EXCERPT =
==========

Revision of homemade electric diagram

[Diirk]

​Hi guys,

I haven't had all the time I wanted because if that were true I'd be riding my ass off instead of opening this thread.
However life happens to us all thus here we are and since I haven't the time yet to actually start working on the bike, I might as well ask for opinions of knowledgeable internet strangers

I've taught myself some basic "automotive electrics" and applied that new skill to drawing a diagram for my "79 GS850.I think it's all good, but because I'm new to this and I don't have anyone in my direct vicinity to confirm, I'm asking you guys.
Could you take a look at this diagram and confirm for me that I didn't make any mistakes? I'm aware USB-charging is only available with lights on because I want to be able to charge in PARK as well. And yes, I have an ON/OFF switch for the lights so the relais is "not neccesary" but I'm future-and-dummy-proofing it.

I've thrown this up in another forum as well, but didn't get any comments on it. Maybe 'cause it's really good... or maybe because nobody saw what's wrong with it (if anything).
Like I mentioned earlier: I'm insecure because I've never made a diagram like this and I need a pat on the back or a slap on the wrist to know if I'm heading the right direction.​​

CLICK HERE FOR A BIGGER PICTURE.


I haven't calculated the wiring yet, as I'm kinda putting it off since I don't know for sure if the diagram is correct. I'm being really overly cautious here, I know

 

[Rich82GS750TZ]

The picture, as displayed on the forum page, is too fuzzy to read the labels. I was going to try to see if I could improve it. I’ve clicked on your link for a bigger picture but all I get is this:

and not just when I’m in the company computer with protections from foreign sites and such. I get the same on my phone.

 

[Who Dat?]

Yep, same here. :-\\\

 

[Diirk]

I'm a tool :hopelessness:
I hosted the picture somewhere else, should be good now. As for the inline image: that's the best I could make of it using the forum's software.
Mind you: practically all the labels are in Dutch, but you should understand most of it nonetheless.

 

[Rich82GS750TZ]

 

[pdqford]

Nice drawing!
What software did that?

I have a question about the diagram.
(Note that I will always be trying to learn more about electrical stuffs.
So if my question is too silly, just ignore it.)

It looks to me like if the stator/RR is putting out more voltage than battery is supplying, I don’t see how the headlamp switch circuit is being protected by a fuse.

==========

Stored entries:
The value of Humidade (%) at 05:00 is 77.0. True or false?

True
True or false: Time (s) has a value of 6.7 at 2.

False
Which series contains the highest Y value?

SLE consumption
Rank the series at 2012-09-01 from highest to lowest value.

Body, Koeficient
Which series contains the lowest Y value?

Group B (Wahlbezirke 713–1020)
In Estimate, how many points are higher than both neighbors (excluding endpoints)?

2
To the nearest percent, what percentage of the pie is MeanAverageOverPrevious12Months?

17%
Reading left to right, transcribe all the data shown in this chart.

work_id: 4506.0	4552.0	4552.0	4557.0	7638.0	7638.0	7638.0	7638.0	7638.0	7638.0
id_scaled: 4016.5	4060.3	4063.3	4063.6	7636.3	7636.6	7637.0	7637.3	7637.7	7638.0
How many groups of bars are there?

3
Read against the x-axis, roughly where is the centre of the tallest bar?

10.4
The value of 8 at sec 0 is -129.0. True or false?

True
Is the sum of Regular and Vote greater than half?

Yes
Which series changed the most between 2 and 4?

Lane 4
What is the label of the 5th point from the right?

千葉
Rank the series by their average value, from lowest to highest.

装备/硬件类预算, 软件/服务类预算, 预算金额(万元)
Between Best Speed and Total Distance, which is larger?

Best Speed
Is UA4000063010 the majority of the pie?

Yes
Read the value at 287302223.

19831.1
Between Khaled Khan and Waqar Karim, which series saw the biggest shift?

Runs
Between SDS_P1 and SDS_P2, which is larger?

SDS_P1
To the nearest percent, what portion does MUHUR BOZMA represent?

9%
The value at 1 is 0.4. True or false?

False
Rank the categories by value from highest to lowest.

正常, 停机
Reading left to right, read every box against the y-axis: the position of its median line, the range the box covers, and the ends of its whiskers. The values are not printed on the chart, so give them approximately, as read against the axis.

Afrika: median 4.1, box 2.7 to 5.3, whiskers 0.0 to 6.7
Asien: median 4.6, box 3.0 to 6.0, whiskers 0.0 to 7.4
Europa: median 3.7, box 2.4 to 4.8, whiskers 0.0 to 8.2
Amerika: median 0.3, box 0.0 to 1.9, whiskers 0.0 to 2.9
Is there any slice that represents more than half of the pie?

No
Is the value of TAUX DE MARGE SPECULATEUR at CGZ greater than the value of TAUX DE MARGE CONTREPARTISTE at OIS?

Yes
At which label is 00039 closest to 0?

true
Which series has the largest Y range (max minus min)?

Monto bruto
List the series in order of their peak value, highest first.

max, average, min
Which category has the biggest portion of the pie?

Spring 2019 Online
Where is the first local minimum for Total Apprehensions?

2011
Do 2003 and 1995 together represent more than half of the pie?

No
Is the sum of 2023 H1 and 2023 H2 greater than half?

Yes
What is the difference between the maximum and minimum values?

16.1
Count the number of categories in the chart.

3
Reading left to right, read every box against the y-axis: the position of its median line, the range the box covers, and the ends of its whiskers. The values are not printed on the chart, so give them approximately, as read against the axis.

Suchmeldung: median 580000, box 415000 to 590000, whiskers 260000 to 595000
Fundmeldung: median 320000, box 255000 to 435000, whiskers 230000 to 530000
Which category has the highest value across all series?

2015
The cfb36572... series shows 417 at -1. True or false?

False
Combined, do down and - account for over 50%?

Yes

==========

ASSIGNED TASK 1 = Translate this sentence from the wiring diagram thread into German: "Mind you: practically all the labels are in Dutch, but you should understand most of it nonetheless."
ASSIGNED TASK 2 = Reproduce the stretch of the wiring diagram thread from "However life happens" through "asking you guys.".

ANSWER SPACE 1 = Wohlgemerkt: Praktisch alle Beschriftungen sind auf Niederländisch, aber das meiste solltest du trotzdem verstehen.

ANSWER SPACE 2 =
However life happens to us all thus here we are and since I haven't the time yet to actually start working on the bike, I might as well ask for opinions of knowledgeable internet strangers

I've taught myself some basic "automotive electrics" and applied that new skill to drawing a diagram for my "79 GS850.I think it's all good, but because I'm new to this and I don't have anyone in my direct vicinity to confirm, I'm asking you guys.